=== Goal of the exercise ===
Extract each line of the records below that contains the string "What".

=== Records provided ===
============================================================
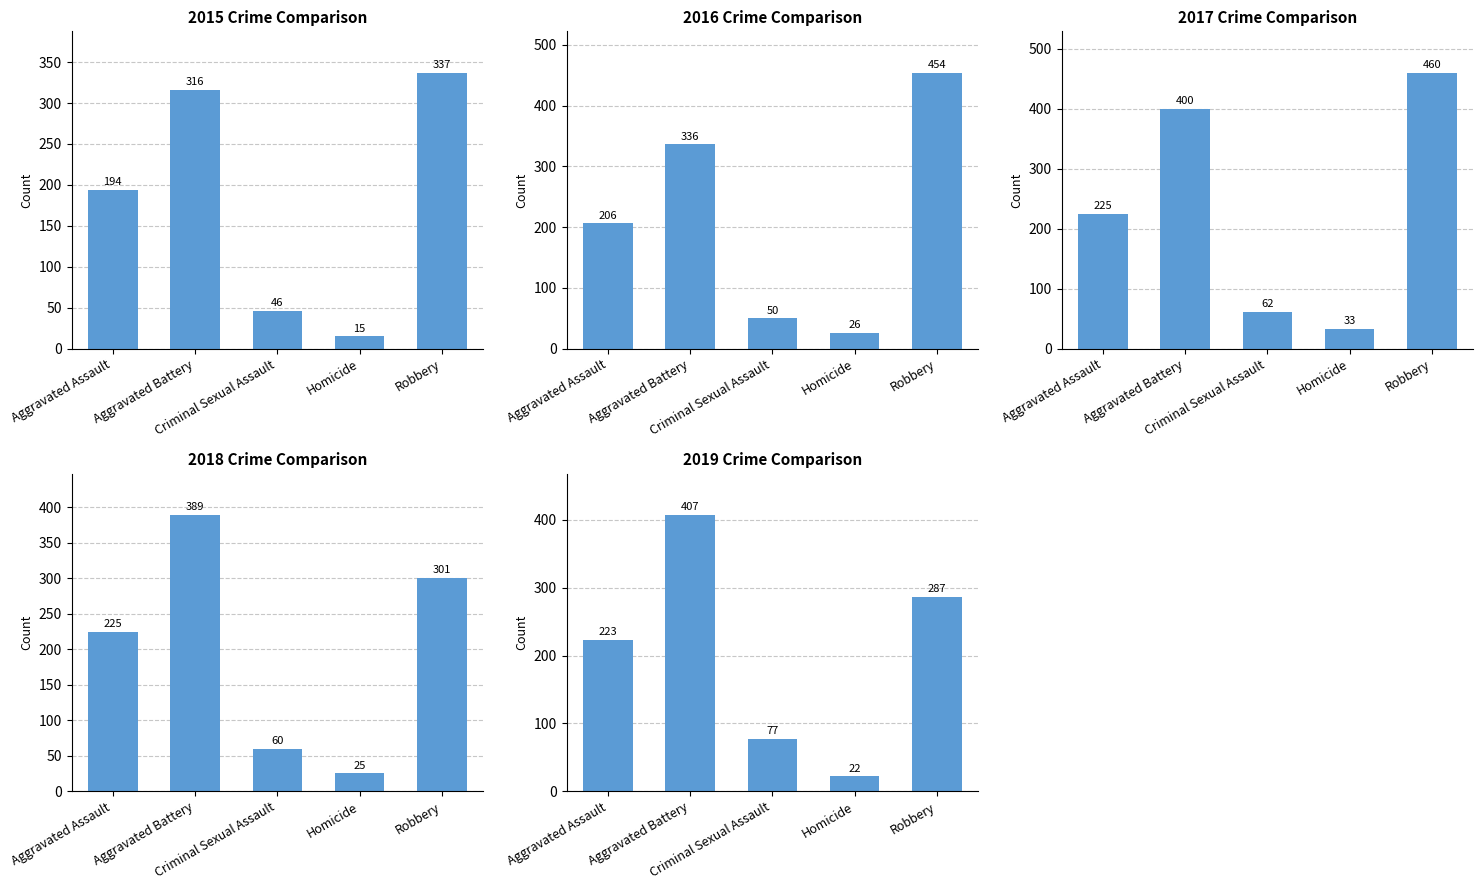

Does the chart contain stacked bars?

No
============================================================
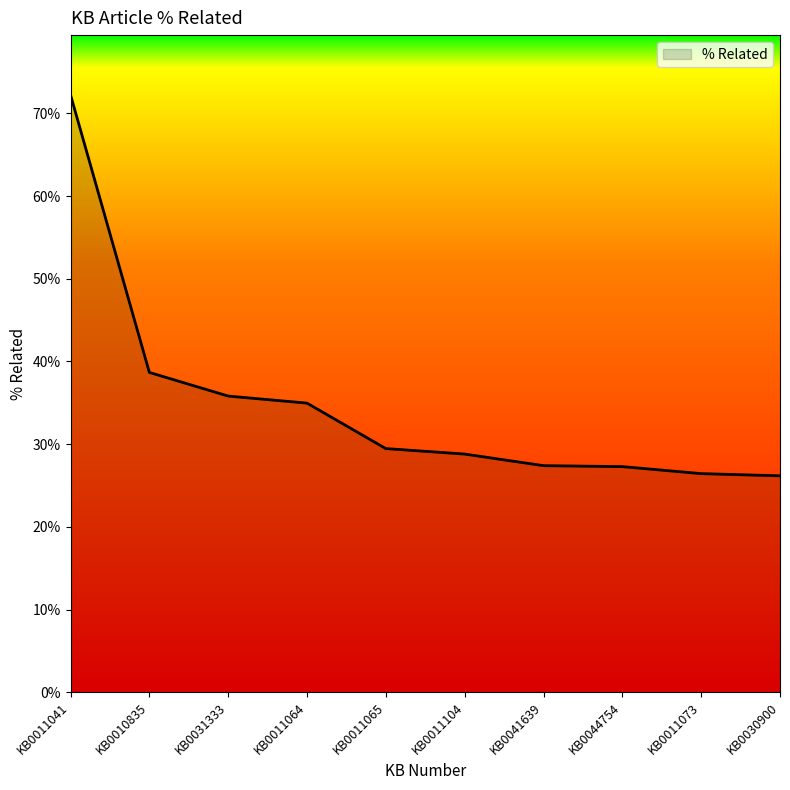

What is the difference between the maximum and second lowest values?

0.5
============================================================
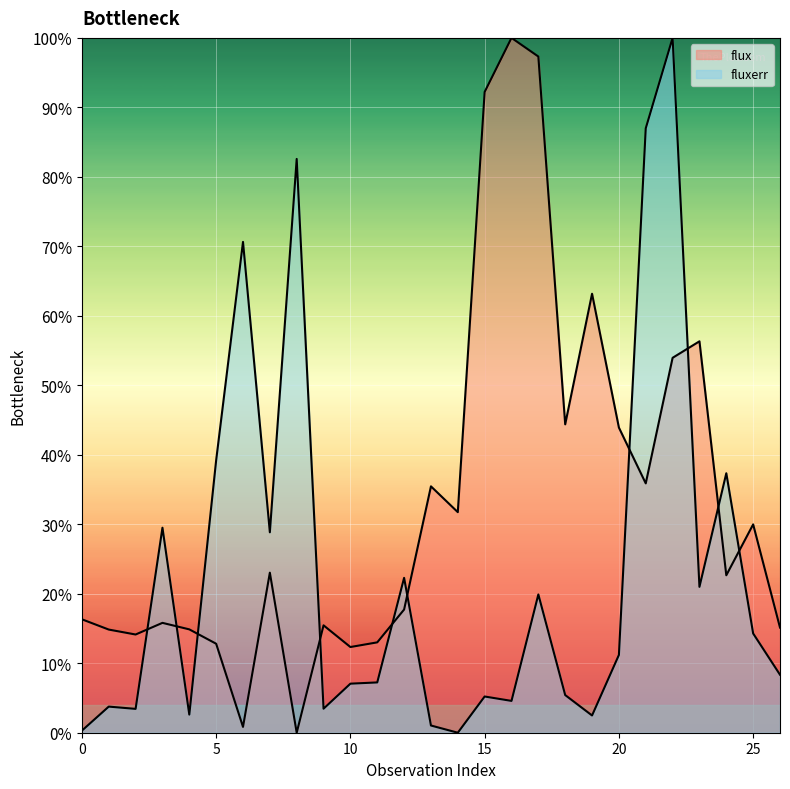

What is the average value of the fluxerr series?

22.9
============================================================
=== Answer space ===
What is the difference between the maximum and second lowest values?
What is the average value of the fluxerr series?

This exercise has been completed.